» ACTIVITY:
Reproduce the text of the entries below with each occurrence of "SolidCP" replaced by "WebsitePanel", keeping everything else the same. Leave the pictures out.

========================

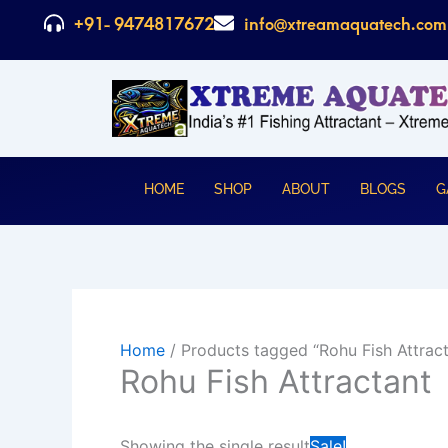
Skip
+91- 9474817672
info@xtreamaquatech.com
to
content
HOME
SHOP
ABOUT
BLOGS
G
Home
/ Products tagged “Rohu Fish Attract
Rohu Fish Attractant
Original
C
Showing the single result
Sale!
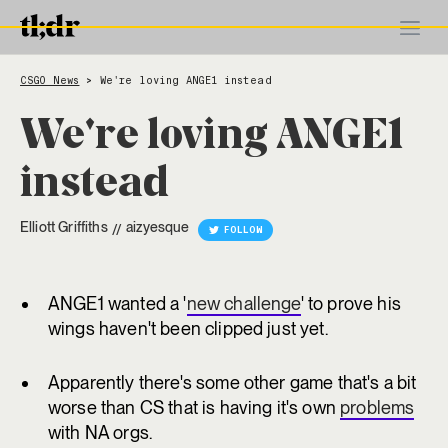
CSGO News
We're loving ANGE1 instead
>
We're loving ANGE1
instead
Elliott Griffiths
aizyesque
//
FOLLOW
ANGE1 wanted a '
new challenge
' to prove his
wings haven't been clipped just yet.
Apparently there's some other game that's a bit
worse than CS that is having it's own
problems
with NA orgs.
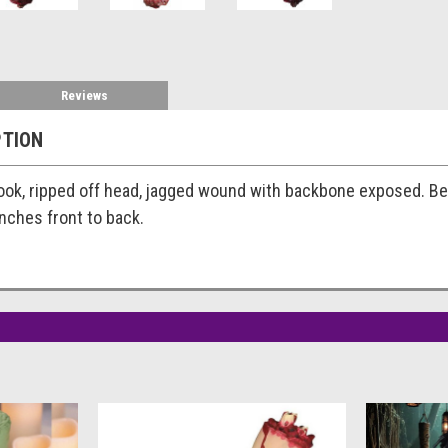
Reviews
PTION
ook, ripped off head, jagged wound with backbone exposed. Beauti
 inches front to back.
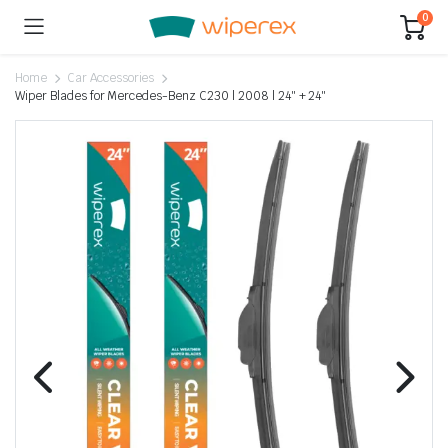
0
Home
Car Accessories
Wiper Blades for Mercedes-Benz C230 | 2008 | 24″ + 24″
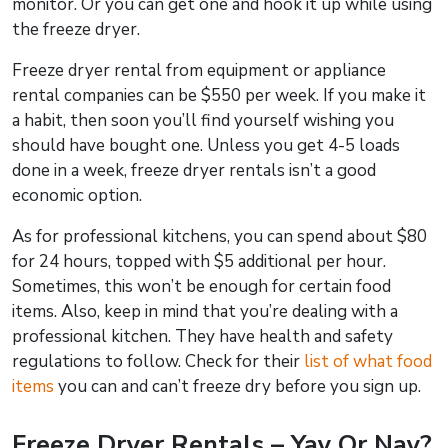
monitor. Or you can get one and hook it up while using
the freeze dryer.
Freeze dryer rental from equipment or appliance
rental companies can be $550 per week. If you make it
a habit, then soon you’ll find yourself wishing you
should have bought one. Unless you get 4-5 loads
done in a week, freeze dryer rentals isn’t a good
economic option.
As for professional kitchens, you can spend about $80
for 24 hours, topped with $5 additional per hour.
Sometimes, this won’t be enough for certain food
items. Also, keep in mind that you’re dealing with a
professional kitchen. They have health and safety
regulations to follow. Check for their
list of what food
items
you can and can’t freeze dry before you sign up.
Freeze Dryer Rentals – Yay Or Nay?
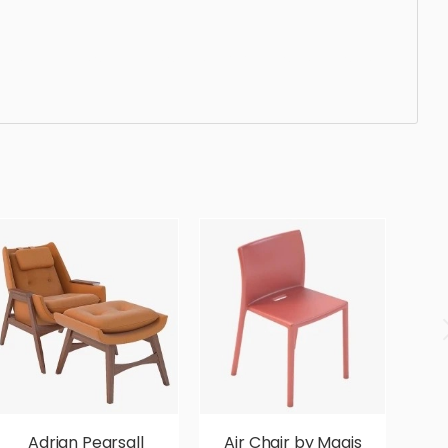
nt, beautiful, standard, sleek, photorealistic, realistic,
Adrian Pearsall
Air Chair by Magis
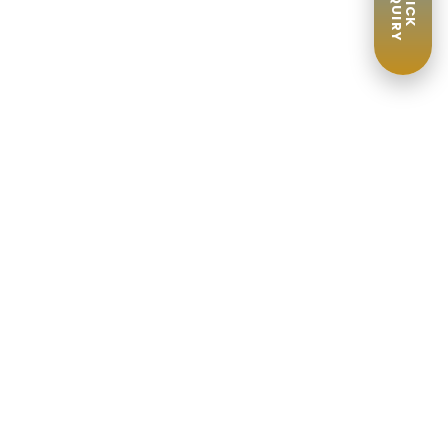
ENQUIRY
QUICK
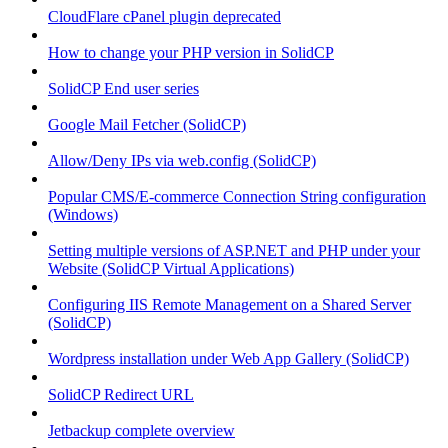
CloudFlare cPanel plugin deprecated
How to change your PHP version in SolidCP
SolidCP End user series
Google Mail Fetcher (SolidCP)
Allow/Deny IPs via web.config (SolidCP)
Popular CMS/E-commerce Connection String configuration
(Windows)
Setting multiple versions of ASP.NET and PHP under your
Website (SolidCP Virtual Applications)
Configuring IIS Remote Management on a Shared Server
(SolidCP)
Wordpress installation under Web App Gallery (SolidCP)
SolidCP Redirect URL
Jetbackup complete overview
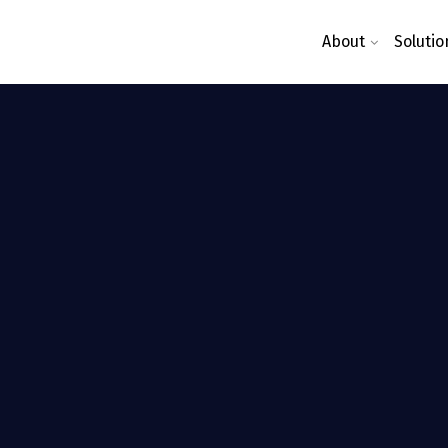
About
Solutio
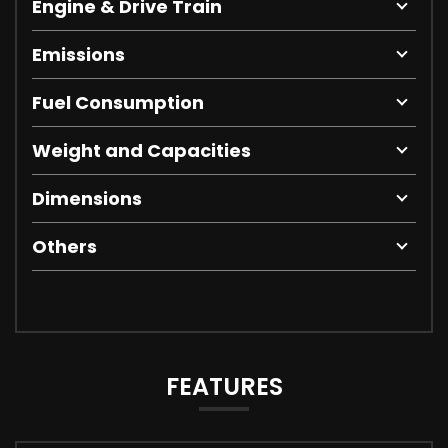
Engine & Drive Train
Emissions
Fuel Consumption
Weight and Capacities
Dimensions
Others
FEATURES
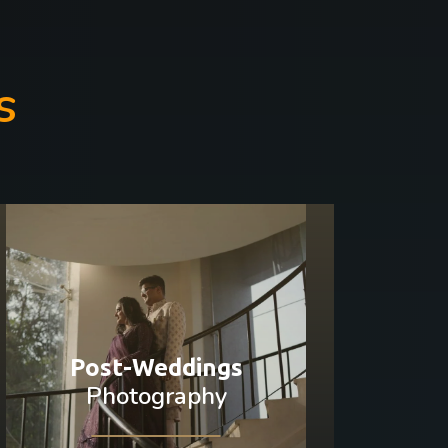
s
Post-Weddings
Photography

========================

» TASK ANSWER:
Skip
+91- 9474817672
info@xtreamaquatech.com
to
content
HOME
SHOP
ABOUT
BLOGS
G
Home
/ Products tagged “Rohu Fish Attract
Rohu Fish Attractant
Original
C
Showing the single result
Sale!
CSGO News
We're loving ANGE1 instead
>
We're loving ANGE1
instead
Elliott Griffiths
aizyesque
//
FOLLOW
ANGE1 wanted a '
new challenge
' to prove his
wings haven't been clipped just yet.
Apparently there's some other game that's a bit
worse than CS that is having it's own
problems
with NA orgs.
Reviews
PTION
ook, ripped off head, jagged wound with backbone exposed. Beauti
 inches front to back.
0
Home
Car Accessories
Wiper Blades for Mercedes-Benz C230 | 2008 | 24″ + 24″
monitor. Or you can get one and hook it up while using
the freeze dryer.
Freeze dryer rental from equipment or appliance
rental companies can be $550 per week. If you make it
a habit, then soon you’ll find yourself wishing you
should have bought one. Unless you get 4-5 loads
done in a week, freeze dryer rentals isn’t a good
economic option.
As for professional kitchens, you can spend about $80
for 24 hours, topped with $5 additional per hour.
Sometimes, this won’t be enough for certain food
items. Also, keep in mind that you’re dealing with a
professional kitchen. They have health and safety
regulations to follow. Check for their
list of what food
items
you can and can’t freeze dry before you sign up.
Freeze Dryer Rentals – Yay Or Nay?
nt, beautiful, standard, sleek, photorealistic, realistic,
Adrian Pearsall
Air Chair by Magis
ENQUIRY
QUICK
CloudFlare cPanel plugin deprecated
How to change your PHP version in WebsitePanel
WebsitePanel End user series
Google Mail Fetcher (WebsitePanel)
Allow/Deny IPs via web.config (WebsitePanel)
Popular CMS/E-commerce Connection String configuration
(Windows)
Setting multiple versions of ASP.NET and PHP under your
Website (WebsitePanel Virtual Applications)
Configuring IIS Remote Management on a Shared Server
(WebsitePanel)
Wordpress installation under Web App Gallery (WebsitePanel)
WebsitePanel Redirect URL
Jetbackup complete overview
About
Solutio
Engine & Drive Train
Emissions
Fuel Consumption
Weight and Capacities
Dimensions
Others
FEATURES
s
Post-Weddings
Photography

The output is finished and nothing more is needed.